Set exercise.
Switch every "dashed" in the material to "dotted" and reproduce the lines otherwise unchanged. Leave the pictures out of your answer.

--- begin Records for this task ---

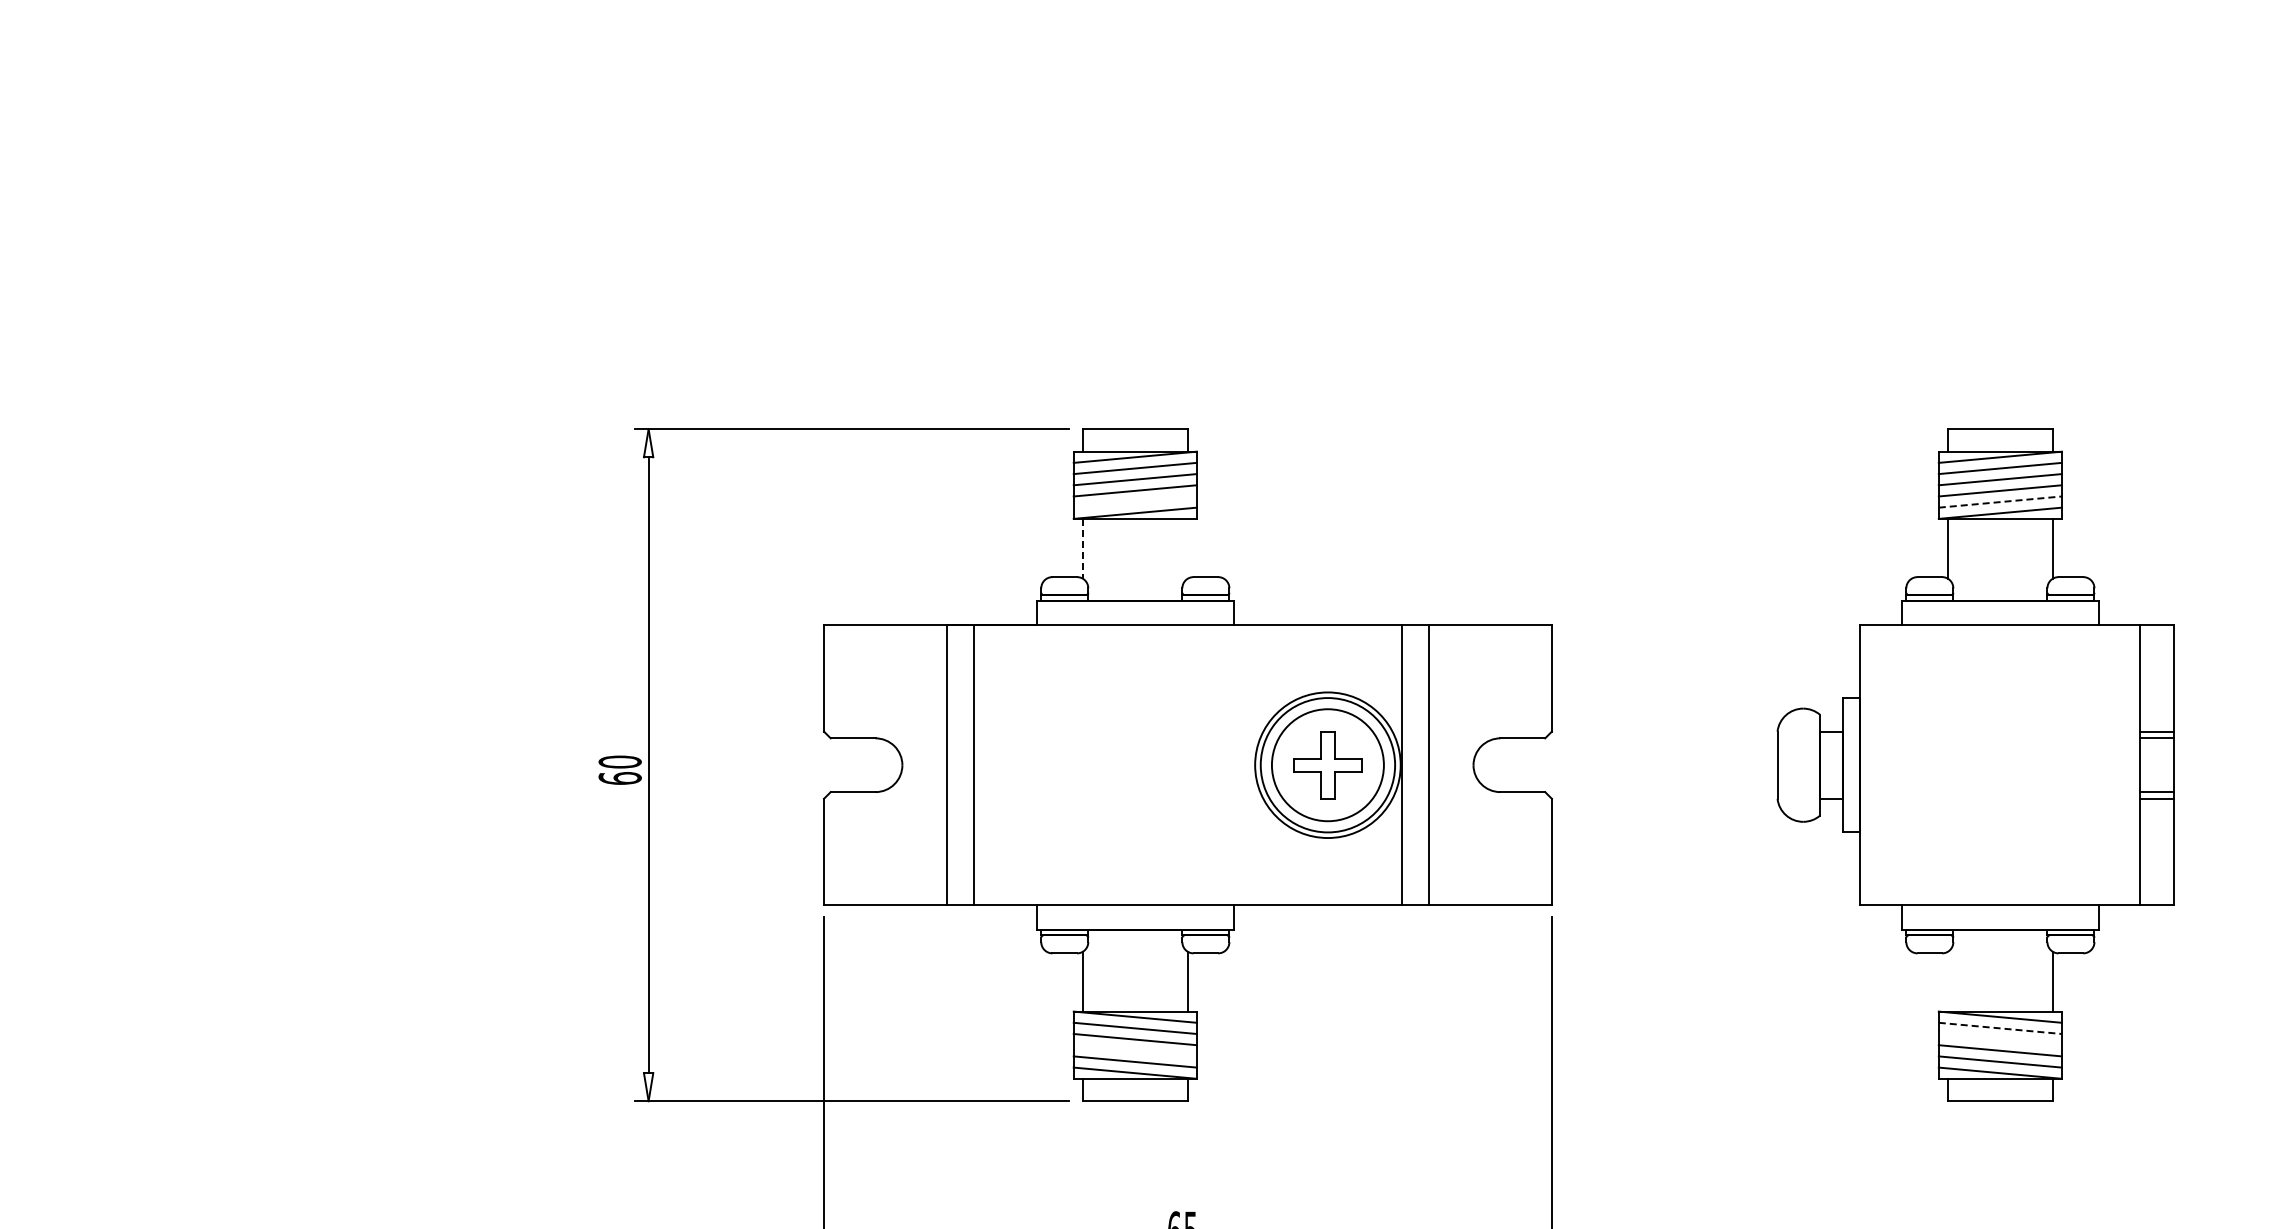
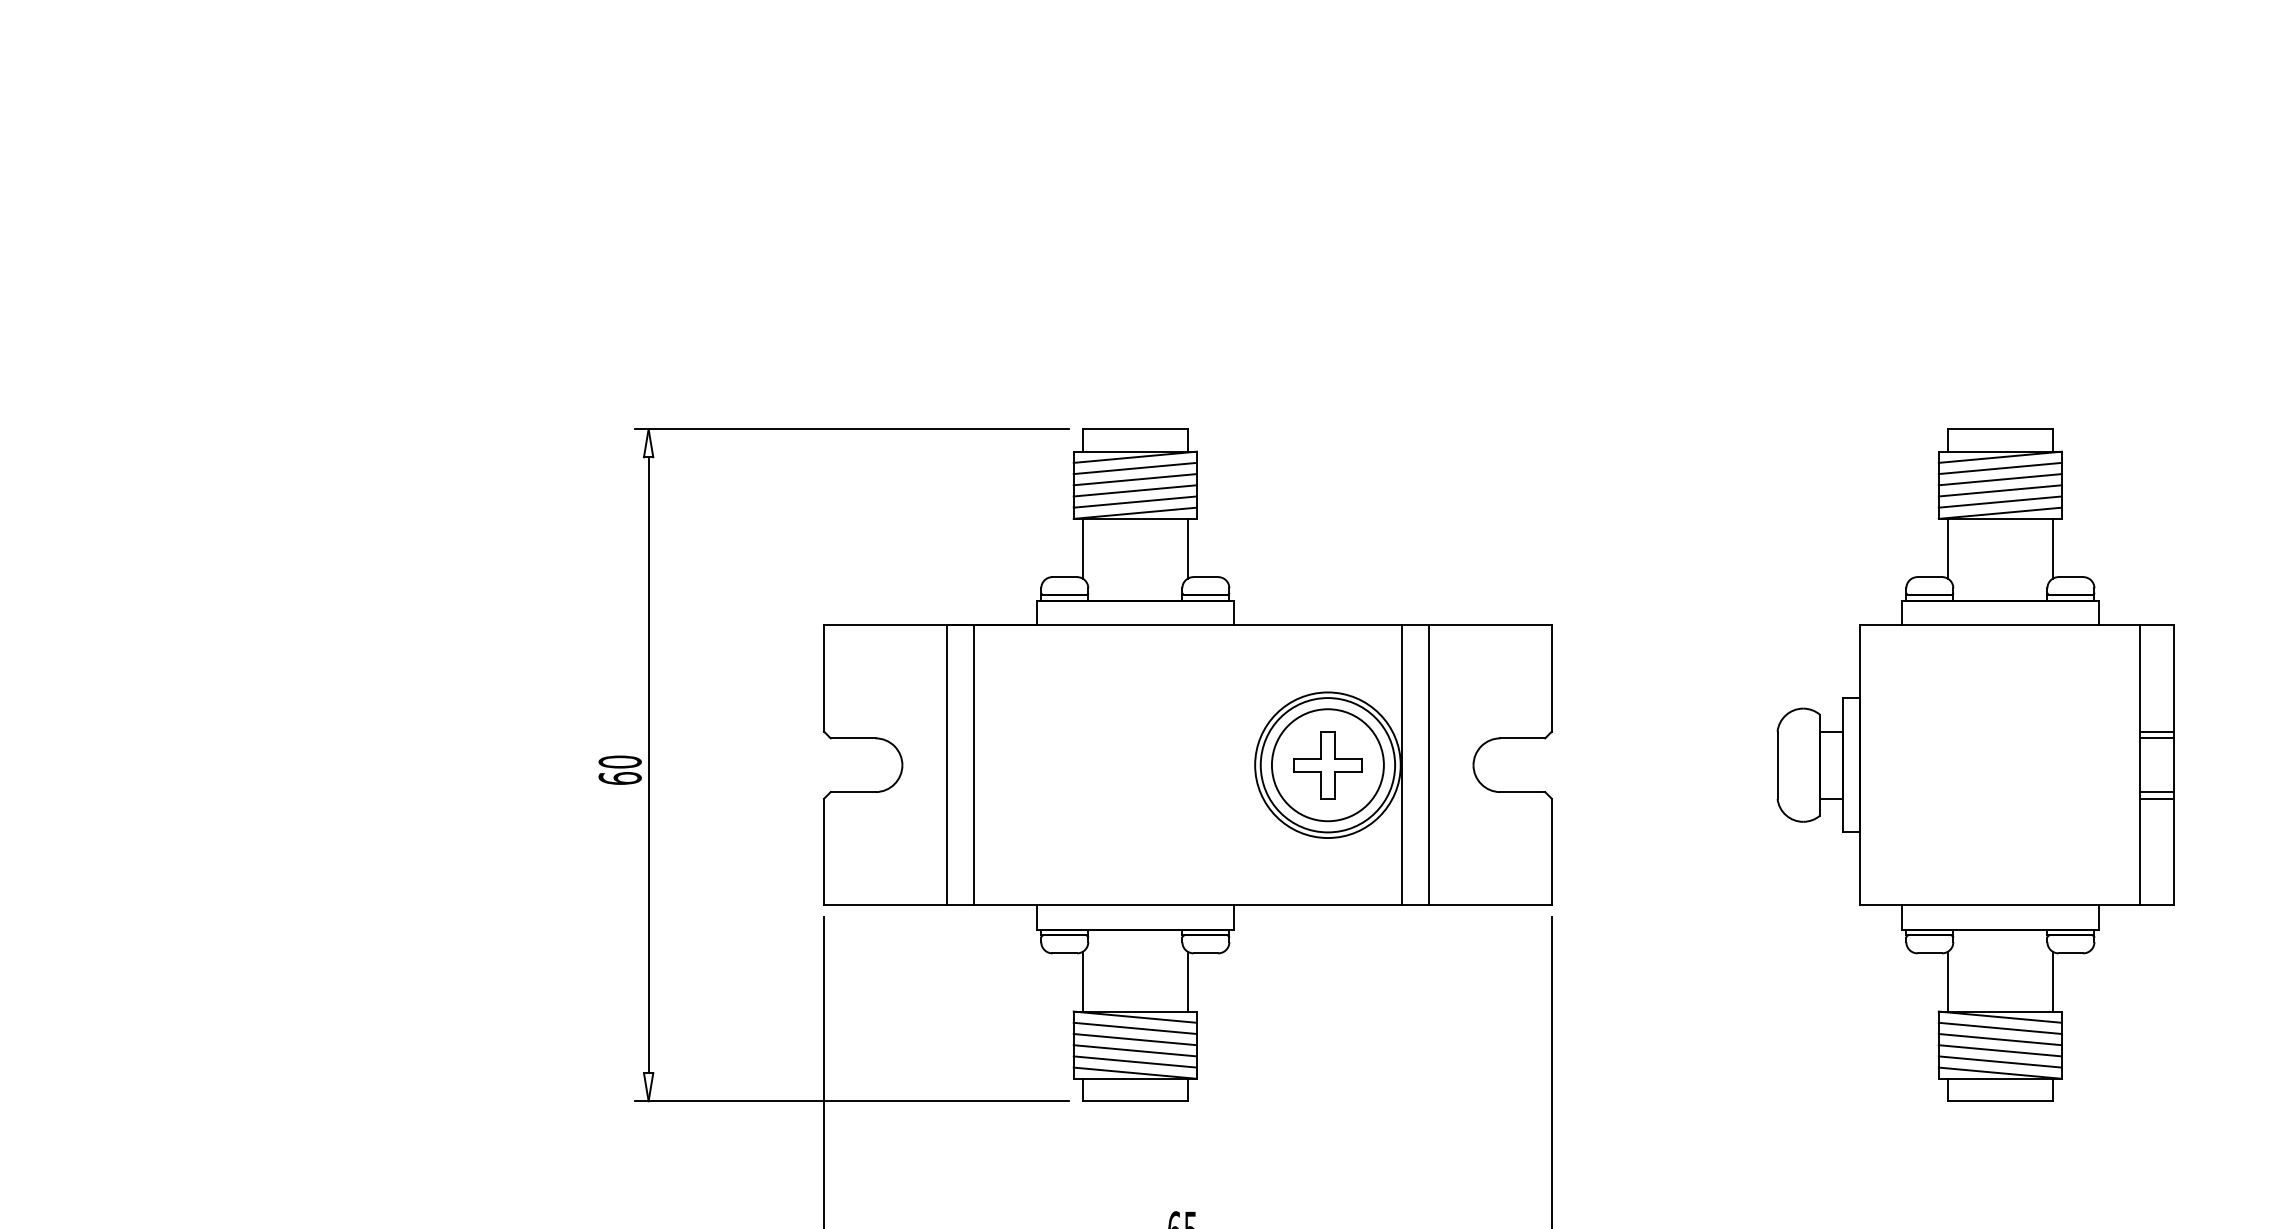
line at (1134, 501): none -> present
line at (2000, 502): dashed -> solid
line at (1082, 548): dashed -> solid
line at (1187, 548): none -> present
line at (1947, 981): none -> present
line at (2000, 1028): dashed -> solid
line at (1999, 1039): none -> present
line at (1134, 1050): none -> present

--- end Records for this task ---

Worked solution.
line at (1134, 501): none -> present
line at (2000, 502): dotted -> solid
line at (1082, 548): dotted -> solid
line at (1187, 548): none -> present
line at (1947, 981): none -> present
line at (2000, 1028): dotted -> solid
line at (1999, 1039): none -> present
line at (1134, 1050): none -> present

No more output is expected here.